* _POLECENIE 1_
Zmień w nekrologu "Krakowa" na "Warszawy" i podaj fragment zaczynający się od "W święto Matki", a kończący na "idei i tłumacza.".

* _TEKST ŹRÓDŁOWY_
Jesteś tutaj: prof. Jacek Bartyzel » Hasła encyklopedyczne i słownikowe » Nekrologia » Prof. Wojciech Buchner R.I.P. († 26 VIII 2024)

Prof. Wojciech Buchner R.I.P. († 26 VIII 2024)

Jacek Bartyzel

W święto Matki Boskiej Częstochowskiej nadeszła z Krakowa smutna a niespodziewana wiadomość o śmierci, w wieku 68 lat, dra hab. Wojciecha Buchnera, byłego wykładowcy na Wydziale Nauk Społecznych Stosowanych w Akademii Górniczo-Hutniczej i w Wyższej Szkole Zarządzania i Bankowości oraz emerytowanego profesora jezuickiego Uniwersytetu Ignatianum; filozofa, historyka idei i tłumacza.

* _PODANE ZAPISY_
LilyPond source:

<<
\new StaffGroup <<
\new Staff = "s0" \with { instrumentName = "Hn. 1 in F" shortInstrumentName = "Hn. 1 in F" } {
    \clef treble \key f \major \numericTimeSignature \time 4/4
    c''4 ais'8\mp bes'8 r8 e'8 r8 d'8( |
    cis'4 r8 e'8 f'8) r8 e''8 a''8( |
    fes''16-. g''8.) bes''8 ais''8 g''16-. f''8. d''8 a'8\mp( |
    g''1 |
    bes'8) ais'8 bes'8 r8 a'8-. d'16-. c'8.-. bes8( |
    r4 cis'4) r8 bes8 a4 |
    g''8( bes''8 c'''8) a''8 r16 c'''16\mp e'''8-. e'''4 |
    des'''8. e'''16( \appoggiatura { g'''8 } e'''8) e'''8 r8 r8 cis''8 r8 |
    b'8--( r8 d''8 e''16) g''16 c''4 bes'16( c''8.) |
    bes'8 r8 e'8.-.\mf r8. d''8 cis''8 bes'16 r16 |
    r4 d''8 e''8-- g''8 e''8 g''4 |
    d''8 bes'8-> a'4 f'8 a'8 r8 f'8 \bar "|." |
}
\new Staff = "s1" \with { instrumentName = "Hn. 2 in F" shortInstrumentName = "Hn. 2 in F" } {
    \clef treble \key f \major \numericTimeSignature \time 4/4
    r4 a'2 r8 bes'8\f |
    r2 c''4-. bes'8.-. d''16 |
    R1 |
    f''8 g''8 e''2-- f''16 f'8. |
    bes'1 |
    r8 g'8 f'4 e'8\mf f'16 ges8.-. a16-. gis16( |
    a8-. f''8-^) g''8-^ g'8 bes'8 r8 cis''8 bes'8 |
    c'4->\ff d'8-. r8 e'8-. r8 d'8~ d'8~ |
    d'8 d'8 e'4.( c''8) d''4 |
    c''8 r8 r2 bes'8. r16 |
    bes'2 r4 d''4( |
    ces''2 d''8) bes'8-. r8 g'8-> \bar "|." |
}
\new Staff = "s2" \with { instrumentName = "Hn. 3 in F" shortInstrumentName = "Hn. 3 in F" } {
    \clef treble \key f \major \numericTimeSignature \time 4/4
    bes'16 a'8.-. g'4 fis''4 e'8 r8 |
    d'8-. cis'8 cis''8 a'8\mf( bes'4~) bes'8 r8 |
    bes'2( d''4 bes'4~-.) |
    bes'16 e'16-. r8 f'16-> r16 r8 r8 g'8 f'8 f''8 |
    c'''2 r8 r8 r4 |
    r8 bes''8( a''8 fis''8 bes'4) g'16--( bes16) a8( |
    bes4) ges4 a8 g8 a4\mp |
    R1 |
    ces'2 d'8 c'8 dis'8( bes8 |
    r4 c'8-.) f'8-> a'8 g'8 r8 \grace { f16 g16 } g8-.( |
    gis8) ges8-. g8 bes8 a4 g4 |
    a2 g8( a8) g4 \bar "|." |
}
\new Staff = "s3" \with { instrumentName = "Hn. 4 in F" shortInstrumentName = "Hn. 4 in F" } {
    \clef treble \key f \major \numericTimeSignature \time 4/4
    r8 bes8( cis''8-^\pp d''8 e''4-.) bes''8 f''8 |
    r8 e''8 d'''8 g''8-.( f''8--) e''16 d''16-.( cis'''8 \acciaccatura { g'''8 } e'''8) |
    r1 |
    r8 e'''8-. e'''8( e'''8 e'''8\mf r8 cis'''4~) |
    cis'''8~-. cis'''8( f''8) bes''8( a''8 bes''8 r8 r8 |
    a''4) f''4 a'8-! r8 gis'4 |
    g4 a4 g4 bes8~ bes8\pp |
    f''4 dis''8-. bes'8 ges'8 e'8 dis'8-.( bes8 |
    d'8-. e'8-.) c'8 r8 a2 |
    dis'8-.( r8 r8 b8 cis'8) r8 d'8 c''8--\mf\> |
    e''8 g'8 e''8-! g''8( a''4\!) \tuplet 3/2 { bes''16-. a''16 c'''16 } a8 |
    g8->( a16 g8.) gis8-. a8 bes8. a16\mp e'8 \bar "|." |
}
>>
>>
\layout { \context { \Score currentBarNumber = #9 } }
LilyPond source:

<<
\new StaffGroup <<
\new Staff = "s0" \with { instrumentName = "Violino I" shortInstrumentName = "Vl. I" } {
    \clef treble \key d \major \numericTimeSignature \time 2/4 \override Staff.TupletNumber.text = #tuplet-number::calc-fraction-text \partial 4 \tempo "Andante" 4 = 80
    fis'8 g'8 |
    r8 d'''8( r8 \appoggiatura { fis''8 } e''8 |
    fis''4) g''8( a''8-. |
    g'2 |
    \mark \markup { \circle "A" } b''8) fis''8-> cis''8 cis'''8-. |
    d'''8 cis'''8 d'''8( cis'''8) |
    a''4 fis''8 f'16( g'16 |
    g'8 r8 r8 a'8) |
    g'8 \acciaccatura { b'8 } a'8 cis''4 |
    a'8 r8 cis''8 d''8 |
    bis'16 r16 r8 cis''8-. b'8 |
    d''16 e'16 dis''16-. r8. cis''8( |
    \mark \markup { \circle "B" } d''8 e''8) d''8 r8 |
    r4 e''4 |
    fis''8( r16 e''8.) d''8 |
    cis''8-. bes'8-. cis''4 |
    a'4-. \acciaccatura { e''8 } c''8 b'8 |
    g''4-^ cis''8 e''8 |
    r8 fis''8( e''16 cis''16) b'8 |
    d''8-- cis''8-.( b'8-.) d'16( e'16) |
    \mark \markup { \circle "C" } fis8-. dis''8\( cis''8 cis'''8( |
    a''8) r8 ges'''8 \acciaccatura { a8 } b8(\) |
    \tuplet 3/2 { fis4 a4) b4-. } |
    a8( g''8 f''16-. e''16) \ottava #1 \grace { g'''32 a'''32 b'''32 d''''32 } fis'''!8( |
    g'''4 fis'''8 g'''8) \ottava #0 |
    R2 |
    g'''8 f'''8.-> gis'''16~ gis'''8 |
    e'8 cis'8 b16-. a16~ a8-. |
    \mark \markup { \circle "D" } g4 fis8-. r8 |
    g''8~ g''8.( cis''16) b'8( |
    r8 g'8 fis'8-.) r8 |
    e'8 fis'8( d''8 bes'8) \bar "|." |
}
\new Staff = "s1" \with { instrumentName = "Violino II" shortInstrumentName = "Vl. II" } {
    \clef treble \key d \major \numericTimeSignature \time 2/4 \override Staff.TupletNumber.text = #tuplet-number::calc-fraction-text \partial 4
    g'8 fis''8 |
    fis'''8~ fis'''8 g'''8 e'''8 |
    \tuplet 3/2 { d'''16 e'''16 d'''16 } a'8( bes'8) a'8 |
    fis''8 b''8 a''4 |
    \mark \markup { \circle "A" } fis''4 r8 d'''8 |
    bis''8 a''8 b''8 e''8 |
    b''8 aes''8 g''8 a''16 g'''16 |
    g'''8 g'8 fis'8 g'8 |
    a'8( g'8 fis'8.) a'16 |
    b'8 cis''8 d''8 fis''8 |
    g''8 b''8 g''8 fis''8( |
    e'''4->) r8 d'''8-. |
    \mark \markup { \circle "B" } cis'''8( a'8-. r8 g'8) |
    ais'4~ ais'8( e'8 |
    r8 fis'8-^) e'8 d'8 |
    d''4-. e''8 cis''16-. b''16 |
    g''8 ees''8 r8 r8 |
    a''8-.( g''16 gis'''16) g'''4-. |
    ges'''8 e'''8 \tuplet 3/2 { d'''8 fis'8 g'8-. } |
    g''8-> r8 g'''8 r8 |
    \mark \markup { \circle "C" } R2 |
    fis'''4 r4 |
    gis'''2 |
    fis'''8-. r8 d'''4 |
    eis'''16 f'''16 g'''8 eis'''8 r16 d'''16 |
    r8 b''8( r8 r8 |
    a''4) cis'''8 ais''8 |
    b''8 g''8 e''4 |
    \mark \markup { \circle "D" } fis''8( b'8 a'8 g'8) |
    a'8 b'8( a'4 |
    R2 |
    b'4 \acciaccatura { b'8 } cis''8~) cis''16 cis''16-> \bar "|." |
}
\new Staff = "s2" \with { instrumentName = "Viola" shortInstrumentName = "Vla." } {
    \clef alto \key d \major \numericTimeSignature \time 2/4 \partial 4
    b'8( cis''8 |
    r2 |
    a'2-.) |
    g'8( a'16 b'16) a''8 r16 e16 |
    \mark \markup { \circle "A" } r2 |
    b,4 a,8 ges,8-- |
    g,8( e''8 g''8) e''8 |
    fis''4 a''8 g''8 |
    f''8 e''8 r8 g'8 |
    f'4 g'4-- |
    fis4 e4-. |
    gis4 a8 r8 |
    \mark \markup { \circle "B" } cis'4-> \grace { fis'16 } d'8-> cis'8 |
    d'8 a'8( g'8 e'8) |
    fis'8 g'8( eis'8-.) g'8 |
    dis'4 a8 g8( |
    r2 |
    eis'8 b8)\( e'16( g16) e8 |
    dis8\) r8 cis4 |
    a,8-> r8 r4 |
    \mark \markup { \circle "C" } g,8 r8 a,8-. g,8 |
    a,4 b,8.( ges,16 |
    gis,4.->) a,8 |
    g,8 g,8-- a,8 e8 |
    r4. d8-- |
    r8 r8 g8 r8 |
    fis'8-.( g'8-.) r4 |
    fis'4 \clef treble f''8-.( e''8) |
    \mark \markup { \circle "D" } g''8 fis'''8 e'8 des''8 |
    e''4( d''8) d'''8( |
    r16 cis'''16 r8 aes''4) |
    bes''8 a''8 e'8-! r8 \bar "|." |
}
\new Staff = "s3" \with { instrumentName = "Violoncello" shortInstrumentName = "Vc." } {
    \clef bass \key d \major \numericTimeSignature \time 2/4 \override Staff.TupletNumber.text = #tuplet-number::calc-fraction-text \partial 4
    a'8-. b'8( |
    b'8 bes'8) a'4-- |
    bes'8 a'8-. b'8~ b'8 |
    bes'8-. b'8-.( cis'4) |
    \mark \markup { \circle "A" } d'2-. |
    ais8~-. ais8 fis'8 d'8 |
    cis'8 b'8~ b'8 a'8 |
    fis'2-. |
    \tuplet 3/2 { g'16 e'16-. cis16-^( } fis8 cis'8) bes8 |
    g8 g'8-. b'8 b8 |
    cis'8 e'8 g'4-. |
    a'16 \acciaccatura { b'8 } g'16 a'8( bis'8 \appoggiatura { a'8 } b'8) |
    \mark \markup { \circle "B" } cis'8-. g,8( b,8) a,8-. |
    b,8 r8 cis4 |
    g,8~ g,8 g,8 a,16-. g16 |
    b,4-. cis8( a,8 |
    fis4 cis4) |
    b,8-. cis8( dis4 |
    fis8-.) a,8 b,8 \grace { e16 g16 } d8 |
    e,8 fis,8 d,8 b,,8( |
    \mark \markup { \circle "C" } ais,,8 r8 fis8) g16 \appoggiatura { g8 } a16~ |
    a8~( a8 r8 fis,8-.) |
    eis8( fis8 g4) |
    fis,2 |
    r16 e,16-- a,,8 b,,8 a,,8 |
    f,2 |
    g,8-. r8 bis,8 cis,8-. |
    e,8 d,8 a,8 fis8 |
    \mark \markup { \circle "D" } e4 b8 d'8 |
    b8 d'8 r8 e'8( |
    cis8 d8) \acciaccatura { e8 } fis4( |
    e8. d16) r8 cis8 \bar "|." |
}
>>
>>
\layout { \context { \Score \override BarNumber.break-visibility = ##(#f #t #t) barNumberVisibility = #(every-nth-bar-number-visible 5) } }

* _POLECENIE 2_
Które wiersze zapisów zawierają słowo "Violino"? Podaj je wszystkie.

* _POPRAWNA ODPOWIEDŹ 1_
W święto Matki Boskiej Częstochowskiej nadeszła z Warszawy smutna a niespodziewana wiadomość o śmierci, w wieku 68 lat, dra hab. Wojciecha Buchnera, byłego wykładowcy na Wydziale Nauk Społecznych Stosowanych w Akademii Górniczo-Hutniczej i w Wyższej Szkole Zarządzania i Bankowości oraz emerytowanego profesora jezuickiego Uniwersytetu Ignatianum; filozofa, historyka idei i tłumacza.

* _POPRAWNA ODPOWIEDŹ 2_
\new Staff = "s0" \with { instrumentName = "Violino I" shortInstrumentName = "Vl. I" } {
\new Staff = "s1" \with { instrumentName = "Violino II" shortInstrumentName = "Vl. II" } {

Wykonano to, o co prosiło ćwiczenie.